Fragmento de texto:
Ojalá la publicación de un buen disco generase por sí solo el interés que en los medios locales parecen tener cualquier guiño que la rígida institucionalidad de la industria global le hace cada tanto a nuestros músicos. Ana Tijoux ha sido nominada de nuevo a un Grammy, y la noticia impulsa a asomarse a esas categorías tan curiosas que entidades como la Academia Nacional de Artes y Ciencias de la Grabación inventan para estos casos: mejor disco latino rock/urbano/alternativo. Todo junto en un mismo saco: el álbum más reciente de la mejor rapera chilena, Vengo, tras un galardón que también puede caer en Calle 13, Molotov, Jorge Drexler o los colombianos ChocQuibTown (podría ser peor: por mejor álbum latino de pop Rubén Blades compite con Marco Antonio Solís); y que en rigor no necesita para certificarse como hito de la música en español aparecida este año. 

Vengo ha sido una marca capital para la carrera de Ana Tijoux, y un Grammy no vendrá a revelarnos lo que ha estado al alcance de quien quiera escucharlo desde hace seis meses. La voz de una autora consciente de su tiempo, de su entorno y de sus raíces, dispuesta a articular todo aquello en piezas de producción imaginativa y arreglos minuciosos; con recursos, capas y timbres dispuestos sin mezquindad y con carácter. Tijoux tiene a sus enemigos claros (el patriarcado, los derechos sociales privatizados, los represores de palestinos son algunos de ellos), y los denuncia sin eslóganes, equilibrando el grito del activismo con la ternura de quien, en “Emilia”, le canta a su hija de pocos meses de vida. A la elogiosa respuesta al disco se han sumado presentaciones internacionales de expectación creciente.

[Salidas estructuradas de pose]
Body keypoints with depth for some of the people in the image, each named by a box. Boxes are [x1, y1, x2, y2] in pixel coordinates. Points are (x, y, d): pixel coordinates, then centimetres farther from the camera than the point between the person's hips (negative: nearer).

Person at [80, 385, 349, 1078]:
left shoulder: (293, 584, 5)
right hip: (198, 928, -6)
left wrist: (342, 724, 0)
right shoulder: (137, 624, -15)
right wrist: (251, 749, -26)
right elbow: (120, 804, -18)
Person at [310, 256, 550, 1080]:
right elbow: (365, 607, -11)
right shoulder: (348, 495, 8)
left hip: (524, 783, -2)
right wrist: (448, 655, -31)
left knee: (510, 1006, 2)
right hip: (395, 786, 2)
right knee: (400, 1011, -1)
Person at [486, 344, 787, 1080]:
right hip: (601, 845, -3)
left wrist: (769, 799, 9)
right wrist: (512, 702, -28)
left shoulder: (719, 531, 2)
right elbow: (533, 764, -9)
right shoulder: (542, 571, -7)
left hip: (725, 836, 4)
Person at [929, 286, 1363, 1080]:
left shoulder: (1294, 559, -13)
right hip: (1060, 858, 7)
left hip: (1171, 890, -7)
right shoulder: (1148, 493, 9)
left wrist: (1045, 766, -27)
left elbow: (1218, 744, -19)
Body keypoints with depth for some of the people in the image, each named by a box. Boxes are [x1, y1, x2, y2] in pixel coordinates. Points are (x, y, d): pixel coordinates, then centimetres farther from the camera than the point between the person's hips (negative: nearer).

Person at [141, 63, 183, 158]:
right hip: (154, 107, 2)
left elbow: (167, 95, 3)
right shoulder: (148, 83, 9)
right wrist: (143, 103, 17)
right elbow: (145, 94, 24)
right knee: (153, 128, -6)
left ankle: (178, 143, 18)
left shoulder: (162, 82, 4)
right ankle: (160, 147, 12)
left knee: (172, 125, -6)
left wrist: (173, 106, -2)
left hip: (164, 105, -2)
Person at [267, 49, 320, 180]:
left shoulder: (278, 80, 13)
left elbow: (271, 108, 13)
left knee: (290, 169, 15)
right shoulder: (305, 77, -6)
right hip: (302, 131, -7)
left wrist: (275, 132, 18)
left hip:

Consigna:
Escriba lo que sigue de la reseña sobre el disco Vengo, de Ana Tijoux, a partir de su última oración. Las filas no desempeñan ningún papel en esta tarea.

Respuesta:
Con o sin Grammy, Vengo ya no permite la marcha atrás, y marca a el 2014 como un año de avance para la canción popular chilena en general: así de inspiradora es su propuesta. “Crear es un acto que incomoda. / No voy a pedir permiso ni pedir la palabra”, advierte Tijoux en uno de sus nuevos temas. Probablemente esa incomodidad sea incompatible con la venia de la gran industria, pero no es para ésta que hoy trabaja la chilena. El premio mayor para Ana Tijoux es que, en un año de grandes discos chilenos (Fakuta, Fernando Milagros, Ases Falsos, Banda Conmoción, Juan Pablo Abalo, Leonino, entre otros), es el suyo el que se queda con la copa.